What makes them unique is their metallic coat. Yet, the breed comes in a variety of colors, from black to bay, to chestnut. Many carry a gene for the cream dilution, resulting in palomino, cremello and perlino coats.
The unique coat is a result of the arrangement of the hair shafts in a way that they refract light. They are hollow, which creates a sort of a prism for light to travel through.
These horses are purebred, mostly because they were found in Kara- Kum desert, a rocky desert in Turkmenistan, where there are not many other horses for them to crossbreed with.
They were only “discovered” by the modern era in 1881 when Turkmenistan was annexed by the Russian Empire.
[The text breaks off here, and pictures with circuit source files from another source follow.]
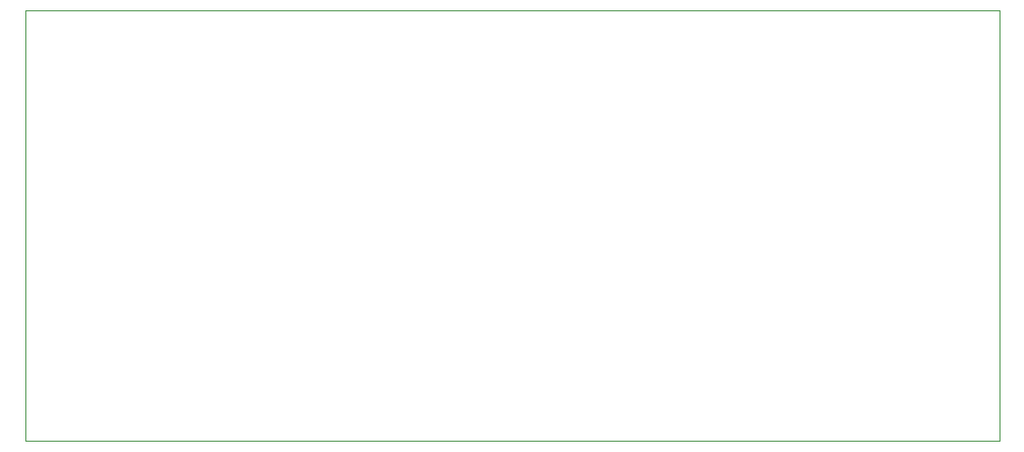
<source format=gm1>
G04 #@! TF.GenerationSoftware,KiCad,Pcbnew,(6.0.7-1)-1*
G04 #@! TF.CreationDate,2022-11-10T23:35:09-08:00*
G04 #@! TF.ProjectId,Lightsaber,4c696768-7473-4616-9265-722e6b696361,rev?*
G04 #@! TF.SameCoordinates,Original*
G04 #@! TF.FileFunction,Profile,NP*
%FSLAX46Y46*%
G04 Gerber Fmt 4.6, Leading zero omitted, Abs format (unit mm)*
G04 Created by KiCad (PCBNEW (6.0.7-1)-1) date 2022-11-10 23:35:09*
%MOMM*%
%LPD*%
G01*
G04 APERTURE LIST*
G04 #@! TA.AperFunction,Profile*
%ADD10C,0.100000*%
G04 #@! TD*
G04 APERTURE END LIST*
D10*
X189230000Y-78740000D02*
X101600000Y-78740000D01*
X101600000Y-78740000D02*
X101600000Y-117475000D01*
X101600000Y-117475000D02*
X189230000Y-117475000D01*
X189230000Y-117475000D02*
X189230000Y-78740000D01*
M02*

</source>
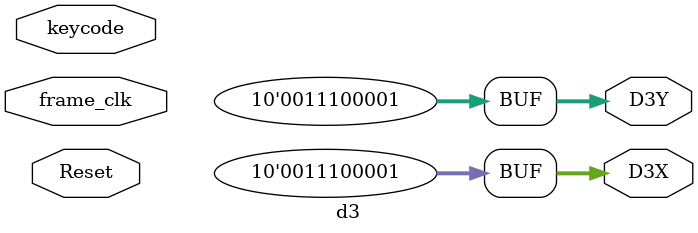
<source format=sv>



module  d3 ( input Reset, frame_clk, input [7:0] keycode,
               output [9:0]  D3X, D3Y);
    
       
    assign D3X = 225;
   
    assign D3Y = 225;
    

endmodule

</source>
These magnificent horses are the national emblem of Turkmenistan. The Turkmen often decorate them with special draping, materials and jewels, to emphasize their beauty. These “alagayysh” are highly-prized and made of gold, silver, bronze and precious stones.
Akhal-Tekes are found in various places, like on their stamps, banknotes, and their coat of arms. While they were bred for transportation and raids due to their agility, stamina, and speed in the past, nowadays, they are used for showjumping, long-distance races, dressage, and pleasure riding.
What makes them even more special is their fierce loyalty to their owner, their intuition, and intelligence.
Nowadays, there are only a little over 5,000 “horses from heaven” remaining in the entire world.
This is due to the poor management of the breed, and the ban on exports from the Soviet Union. Yet, this means that a few adjustments can brighten up the future of these gorgeous creatures.